How to Deal With North Korea 

Great article by Mark Bowden in The Atlantic outlining the complexities of dealing with North Korea.

It’s a long read, probably about 30 minutes, which is somewhat amusing when you read the first line …

Thirty minutes. That’s about how long it would take a nuclear-tipped intercontinental ballistic missile (ICBM) launched from North Korea to reach Los Angeles. With the powers in Pyongyang working doggedly toward making this possible—building an ICBM and shrinking a nuke to fit on it—analysts now predict that Kim Jong Un will have the capability before Donald Trump completes one four-year term.
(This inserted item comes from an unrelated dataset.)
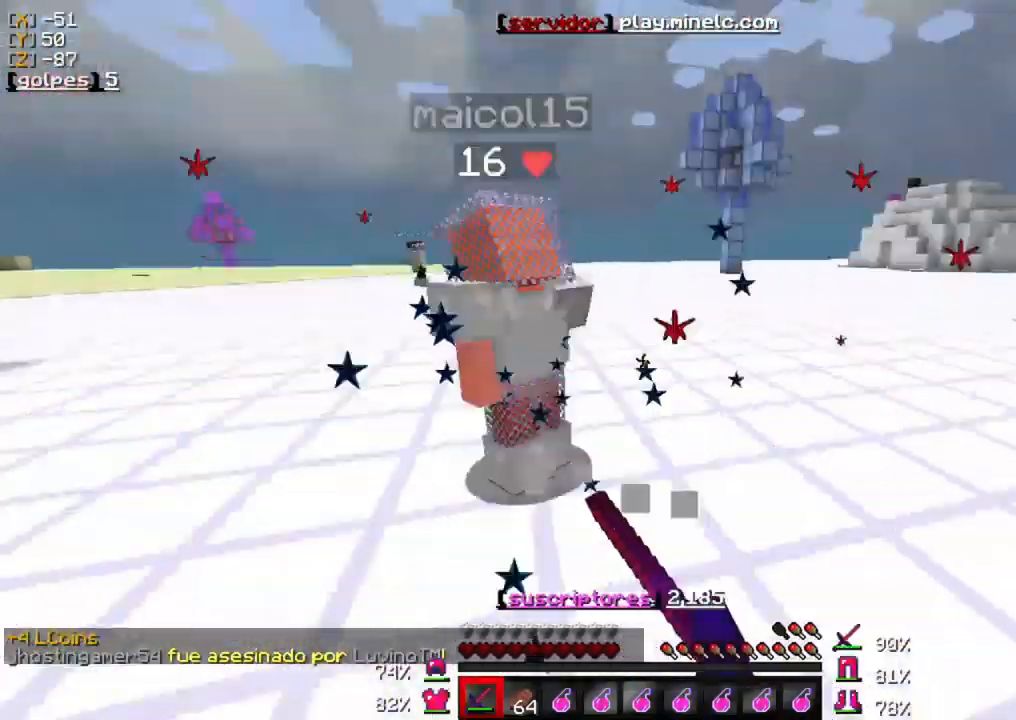
{"keys": ["w"], "mouse": ["left"], "events": [[67, "mouse_left", "down"], [67, "s", "up"], [167, "mouse_left", "up"], [167, "w", "down"], [267, "mouse_left", "down"], [367, "mouse_left", "up"], [467, "mouse_left", "down"]]}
For all these reasons, acceptance is how the current crisis should and will most likely play out. No one is going to announce this policy. No president is going to openly acquiesce to Kim’s ownership of a nuclear-tipped ICBM, but just as George W. Bush quietly swallowed Pyongyang’s successful explosion of an atom bomb, and just as Barack Obama met North Korea’s subsequent nuclear tests and missile launches with strategic patience, Trump may well find himself living with something similar. If there were a tolerable alternative, it would long ago have been tried. Sabotage may continue to stall progress, but cannot stop it altogether. Draconian economic pressure, even with China’s help, is also unlikely to curb Pyongyang’s quest.

This is the scenario I have feared with a Trump presidency. Does the President (and his administration) have the stomach to not look “strong” and to continue to sabotage and stall North Korea’s progress until an economic and diplomatic solution are reached? Or will they roll the dice on a riskier alternative?

Those alternatives, as the article lays out, all have high likelihoods of significantly worse outcomes for the Korean peninsula, the US West Coast, and the US at large.

Does the President have the patience to make the right decision, even if it’s the one that is the least flattering personally?